顔は整っているが無表情、目にも色味が無くこの世に興味がないとでも言い出しそうだ。名を紫水鏡也。彼は種類の違う二本の短剣を腰に挿し、その周囲を仲間らしき者達が固めていた。
彼らは流星とはまた違った形でこのヴァラエティーパラシスに入ってきた者達。所謂、ベーターテスターと呼ばれる存在であった。
(退屈だな)
友人に誘われ何となく応募した無名ゲームのベーターテスト。どういう理屈で査定したのか友人は落ち鏡也は受かった。折角だしと始め他のゲームでのクラン連中と遭遇し何となく行動を共にしている。
景色を見るだけでもこのゲームの出来は日本産だと信じられないほどに素晴らしく、現存するトップVRMMOと何ら遜色ない輝きを放っている。

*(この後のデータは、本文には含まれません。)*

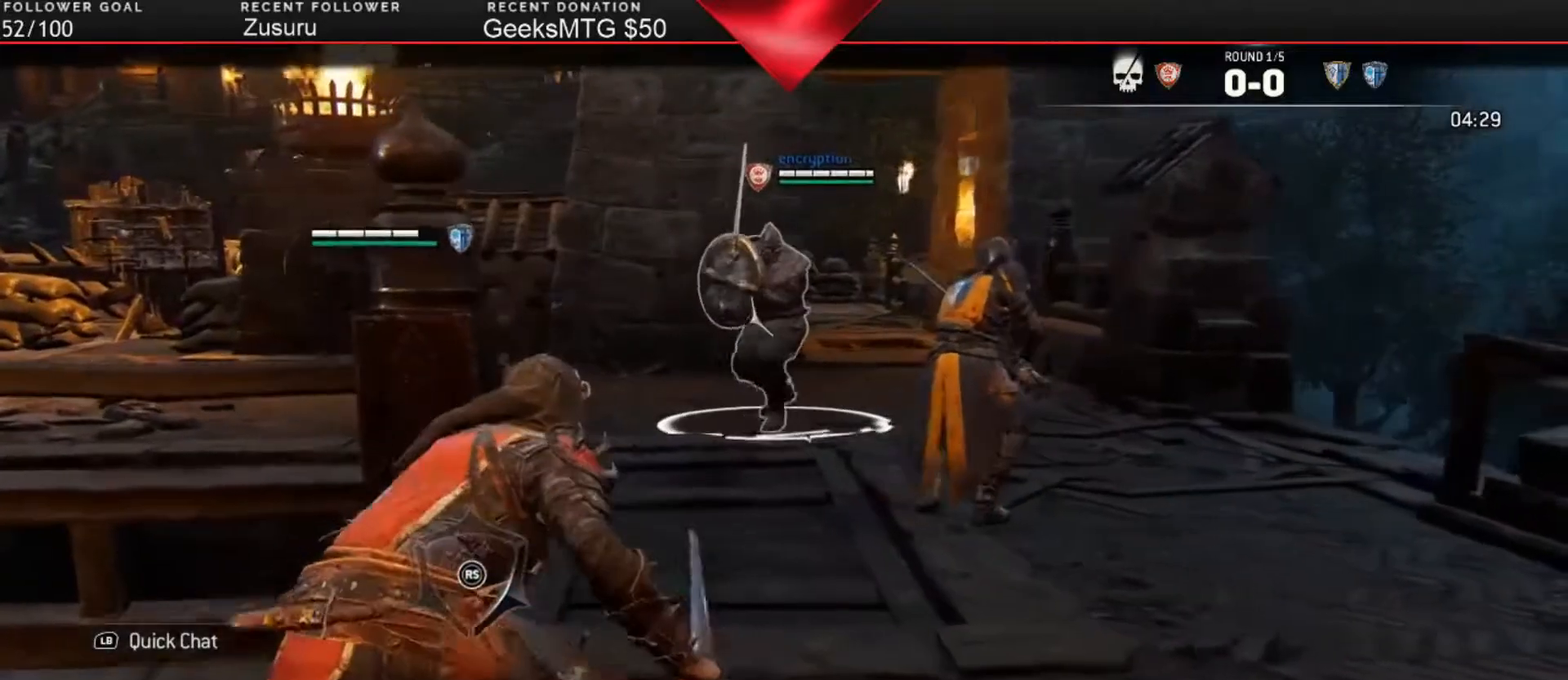
{"dt_ms": 1000, "buttons": [], "left_stick": "up-right", "right_stick": "center"}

何故、大きく宣伝を打っていないのかが不思議なくらいに。しかし、今だ鏡也の心を動かすものとは出くわせてはいない。
まあ、彼が興味を示すことなど他のゲームでもほとんどないことなのだが。
NPCもプレイヤーもすれ違う者達全てが紫水鏡也の目にはモブに見えていた。この時までは。
(ん?)
珍しい音が聞こえた。それはとても若々しい女の子の声にも関わらずのじゃという語尾がつけられるのだ。

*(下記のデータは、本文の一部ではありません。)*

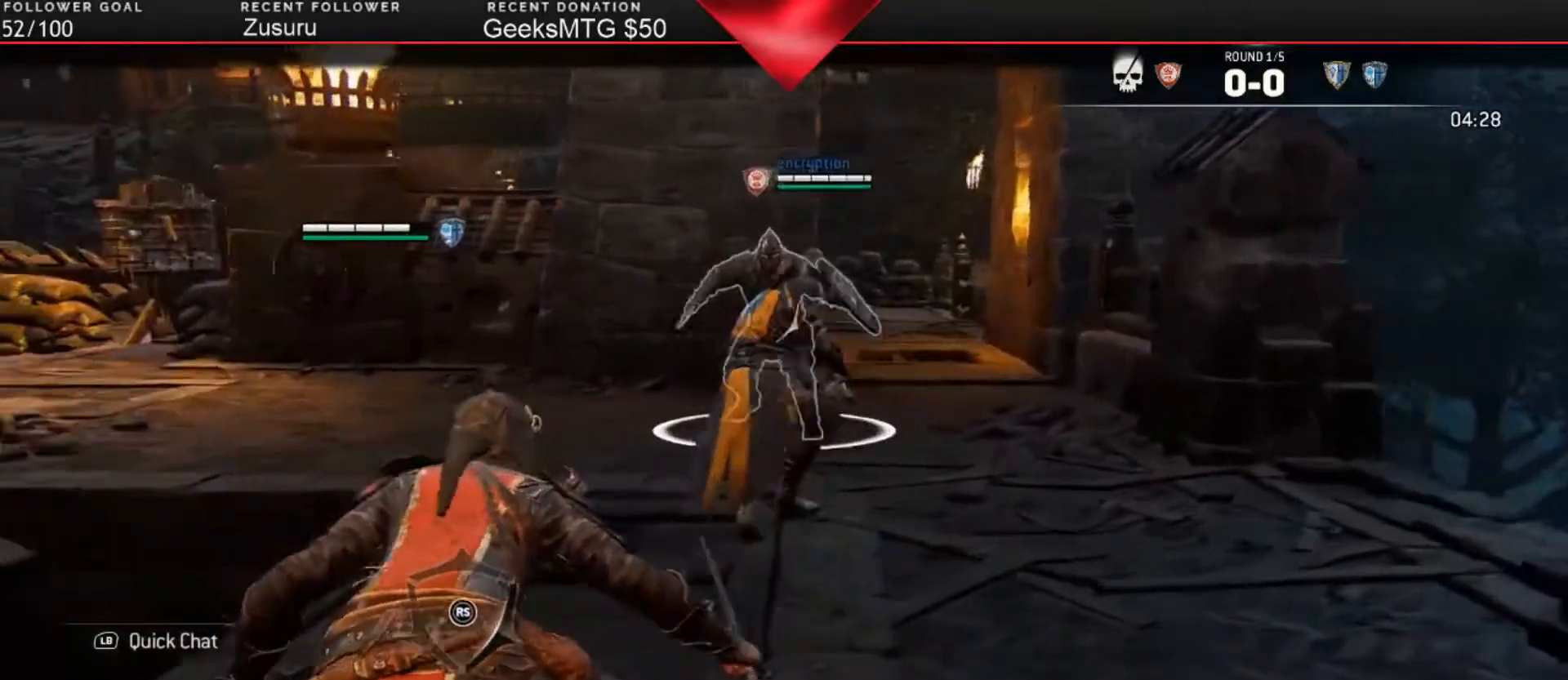
{"dt_ms": 500, "buttons": [], "left_stick": "up-right", "right_stick": "center"}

何となく顔を上げると少年と幼女という奇妙な組み合わせの二人組が対面から歩いてきていた。彼らの会話が聞こえた。
「よいかの、流星。どう考えても前回わしの出番が少なかったと思うんじゃ。それはつまり言い換えるならお主がわしを蔑ろにしていたと同意ということっ」
「はいはいそれで?」
「つまりわしは要求するのじゃ。デート一か月を所望すると」
「馬鹿いえって。そんなところ学校の奴らに見られでもしたら絶対、ハイ・ロリコーンとか最低最悪なあだ名をつけられちまう。だから絶対駄目だ」
「むー」
「まあでもそうだな。お前とあんまできなかったのは事実だし、レベ上げ兼ねて二人でダンジョンアタックでも行くか?」
「おおっ!それは所謂、ダンジョンデートって奴じゃな」
「キッカ、お前とりあえずデートって付けたらいいって思ってるだろ?」
恐ろしいほどに下らない会話。しかし、既に鏡也の興味は幼女から少年に移っていた。鏡也は気づいたのだ。

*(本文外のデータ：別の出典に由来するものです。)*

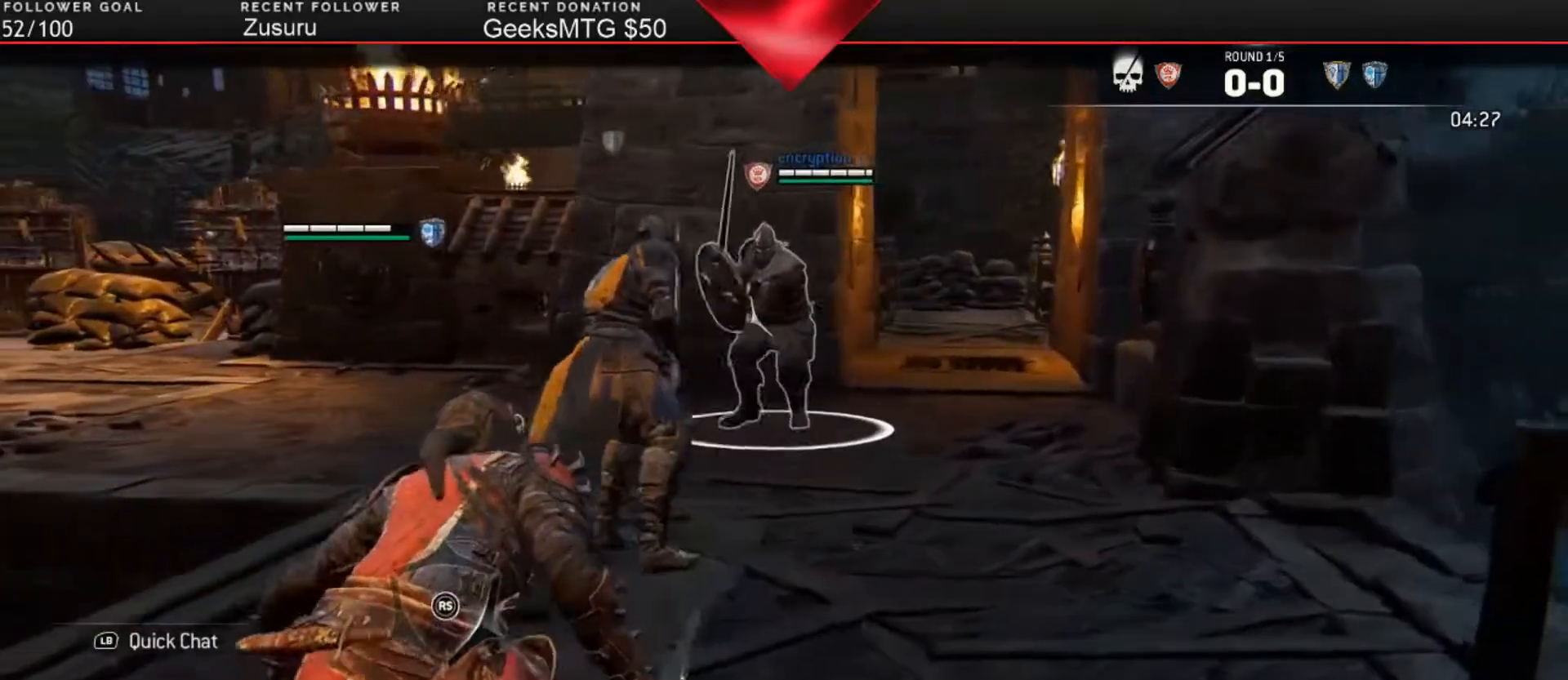
{"dt_ms": 500, "buttons": [], "left_stick": "up-right", "right_stick": "center", "events": []}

少年が溶け込んでいると。プレイヤーであるはずの彼がまるでこの世界の住人のように感じられるのだ。何故?その疑問が鏡也の足を止めさせ、すれ違った彼らの姿を彼に追わせた。
「おっと、何だ急に止まるな紫水。どうした?」
鏡也が止まったことで被害にあったのは真後ろを歩いていた軽薄そうな男。金髪を逆立て大弓を背負っている。名をシドといい別のゲームで鏡也と同じクランに所属している者だった。
「あれは?シド」
「あん?あー、ありゃなんちゃらっていう学園の生徒だろうな。はっゲーマーが学校なんか行きやがって気に入らねえ。人から教わってトッププレイヤーになろうなんて考える甘ちゃんどもさ」
苛立った表情を流星達に向けるシド。その横から赤色の髪を持った女性がひょこっと顔を出した。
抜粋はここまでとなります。